Beyond the score, allocation also considers distance from the donor hospital (shorter transport times improve outcomes) and whether the recipient is a child, since pediatric patients receive additional priority.

Living Donor Transplants

Because the liver can regenerate, it’s possible to transplant a portion of a living person’s liver into a recipient. The donor’s remaining liver and the transplanted portion both regrow to near-normal size within weeks. This option can significantly shorten wait times, which matters when a patient is deteriorating.

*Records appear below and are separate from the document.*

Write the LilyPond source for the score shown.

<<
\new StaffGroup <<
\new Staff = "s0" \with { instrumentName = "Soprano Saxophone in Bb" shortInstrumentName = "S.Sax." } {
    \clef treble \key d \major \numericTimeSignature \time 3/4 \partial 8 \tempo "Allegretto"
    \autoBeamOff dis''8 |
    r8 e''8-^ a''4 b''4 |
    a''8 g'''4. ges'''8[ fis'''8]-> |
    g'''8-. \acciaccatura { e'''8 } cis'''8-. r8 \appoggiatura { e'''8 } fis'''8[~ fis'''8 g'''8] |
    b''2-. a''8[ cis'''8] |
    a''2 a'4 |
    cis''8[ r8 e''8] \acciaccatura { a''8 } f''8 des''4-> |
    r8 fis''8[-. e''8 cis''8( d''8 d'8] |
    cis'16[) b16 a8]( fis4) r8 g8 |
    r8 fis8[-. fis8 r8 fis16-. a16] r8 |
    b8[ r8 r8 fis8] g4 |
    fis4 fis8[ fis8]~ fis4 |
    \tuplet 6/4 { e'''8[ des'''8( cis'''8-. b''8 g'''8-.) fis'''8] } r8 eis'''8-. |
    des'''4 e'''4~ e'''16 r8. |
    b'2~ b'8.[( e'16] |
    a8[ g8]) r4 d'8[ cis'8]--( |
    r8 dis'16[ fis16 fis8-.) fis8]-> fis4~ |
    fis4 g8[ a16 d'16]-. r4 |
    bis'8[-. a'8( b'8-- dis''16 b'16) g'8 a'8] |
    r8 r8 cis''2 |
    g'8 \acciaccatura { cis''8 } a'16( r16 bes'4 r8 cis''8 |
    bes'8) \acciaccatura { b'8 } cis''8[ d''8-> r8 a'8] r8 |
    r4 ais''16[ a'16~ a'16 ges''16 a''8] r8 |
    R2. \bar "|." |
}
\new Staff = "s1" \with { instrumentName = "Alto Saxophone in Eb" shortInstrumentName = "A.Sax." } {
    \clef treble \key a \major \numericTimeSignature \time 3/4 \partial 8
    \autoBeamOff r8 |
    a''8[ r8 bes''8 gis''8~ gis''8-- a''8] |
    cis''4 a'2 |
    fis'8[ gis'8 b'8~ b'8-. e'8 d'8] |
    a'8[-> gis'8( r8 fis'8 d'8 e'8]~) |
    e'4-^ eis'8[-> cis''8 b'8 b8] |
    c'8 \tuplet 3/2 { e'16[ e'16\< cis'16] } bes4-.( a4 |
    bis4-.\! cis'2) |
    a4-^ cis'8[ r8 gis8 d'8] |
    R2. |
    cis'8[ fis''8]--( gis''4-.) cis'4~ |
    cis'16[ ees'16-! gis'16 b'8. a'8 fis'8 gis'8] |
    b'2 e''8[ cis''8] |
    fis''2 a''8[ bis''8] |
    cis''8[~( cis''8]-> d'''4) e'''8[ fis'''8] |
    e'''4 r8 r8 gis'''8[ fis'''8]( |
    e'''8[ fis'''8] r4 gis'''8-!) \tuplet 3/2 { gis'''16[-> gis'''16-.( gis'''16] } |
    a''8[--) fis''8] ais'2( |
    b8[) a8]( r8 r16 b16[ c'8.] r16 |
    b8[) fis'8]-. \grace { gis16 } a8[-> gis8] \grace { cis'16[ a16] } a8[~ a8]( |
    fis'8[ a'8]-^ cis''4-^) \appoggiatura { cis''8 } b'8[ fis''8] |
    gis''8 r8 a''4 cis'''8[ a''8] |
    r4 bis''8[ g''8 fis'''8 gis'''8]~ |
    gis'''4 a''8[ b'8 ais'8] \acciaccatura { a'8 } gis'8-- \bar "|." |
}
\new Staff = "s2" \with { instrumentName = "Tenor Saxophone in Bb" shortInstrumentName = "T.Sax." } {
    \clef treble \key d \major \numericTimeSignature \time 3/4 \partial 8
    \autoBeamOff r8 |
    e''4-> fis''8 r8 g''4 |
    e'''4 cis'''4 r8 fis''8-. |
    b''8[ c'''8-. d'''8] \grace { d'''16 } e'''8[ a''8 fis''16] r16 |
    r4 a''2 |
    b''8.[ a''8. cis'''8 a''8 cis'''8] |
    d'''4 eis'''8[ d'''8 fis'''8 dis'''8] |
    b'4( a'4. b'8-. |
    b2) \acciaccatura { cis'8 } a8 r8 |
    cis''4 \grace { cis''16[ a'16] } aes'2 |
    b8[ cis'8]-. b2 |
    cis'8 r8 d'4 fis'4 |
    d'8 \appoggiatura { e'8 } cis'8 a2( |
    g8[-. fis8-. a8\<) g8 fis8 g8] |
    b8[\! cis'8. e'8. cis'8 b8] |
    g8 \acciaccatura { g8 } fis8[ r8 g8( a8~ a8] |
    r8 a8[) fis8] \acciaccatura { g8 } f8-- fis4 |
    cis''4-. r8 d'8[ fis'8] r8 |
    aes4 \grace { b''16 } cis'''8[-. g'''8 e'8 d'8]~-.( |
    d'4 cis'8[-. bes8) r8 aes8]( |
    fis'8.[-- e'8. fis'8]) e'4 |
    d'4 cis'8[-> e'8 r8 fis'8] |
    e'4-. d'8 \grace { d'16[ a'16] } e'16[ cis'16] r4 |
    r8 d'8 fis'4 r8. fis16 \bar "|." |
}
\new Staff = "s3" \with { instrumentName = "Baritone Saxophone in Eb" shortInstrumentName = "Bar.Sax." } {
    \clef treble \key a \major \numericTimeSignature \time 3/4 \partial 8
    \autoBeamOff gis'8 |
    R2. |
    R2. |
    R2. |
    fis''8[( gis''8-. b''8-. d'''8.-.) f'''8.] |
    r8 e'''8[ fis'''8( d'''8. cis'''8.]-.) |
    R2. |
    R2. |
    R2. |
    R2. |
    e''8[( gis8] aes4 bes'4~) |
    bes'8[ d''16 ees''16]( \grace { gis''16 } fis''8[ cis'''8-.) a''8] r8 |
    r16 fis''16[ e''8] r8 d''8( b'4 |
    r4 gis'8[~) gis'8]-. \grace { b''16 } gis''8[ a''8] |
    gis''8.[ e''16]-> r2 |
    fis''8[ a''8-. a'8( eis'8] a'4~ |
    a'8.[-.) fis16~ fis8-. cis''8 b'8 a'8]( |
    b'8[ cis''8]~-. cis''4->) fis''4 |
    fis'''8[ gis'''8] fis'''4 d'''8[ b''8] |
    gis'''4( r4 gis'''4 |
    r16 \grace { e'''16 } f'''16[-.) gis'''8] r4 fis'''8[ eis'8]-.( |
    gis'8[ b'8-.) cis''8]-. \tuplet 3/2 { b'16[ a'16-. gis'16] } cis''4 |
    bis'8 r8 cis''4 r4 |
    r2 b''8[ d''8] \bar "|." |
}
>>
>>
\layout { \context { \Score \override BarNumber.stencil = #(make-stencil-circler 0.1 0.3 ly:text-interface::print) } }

Living donors must be between 18 and 60 years old, in good physical and mental health, with a BMI under 32 and a blood type compatible with the recipient. They’re screened for heart disease, kidney disease, cancer, hepatitis, active infections, and substance abuse. The donation must be entirely voluntary, free from any pressure or financial incentive. Donors also need a reliable support system for recovery, which typically involves several weeks away from work and physical activity.

Survival After Transplant

Liver transplant outcomes have improved steadily and are now approaching pre-pandemic levels. According to the Scientific Registry of Transplant Recipients, mortality after a deceased-donor liver transplant is 6.8% at one year, meaning about 93% of recipients survive their first year with a new liver. At five years, roughly 80% are still alive. At ten years, the survival rate is about 64%. These are national averages, and individual outcomes depend on the underlying condition, the patient’s overall health at the time of surgery, and how well the body accepts the new organ.

After transplant, recipients take immunosuppressive medications for life to prevent their immune system from attacking the new liver. This requires regular blood work and ongoing follow-up, but most transplant recipients return to normal daily activities within a few months of surgery.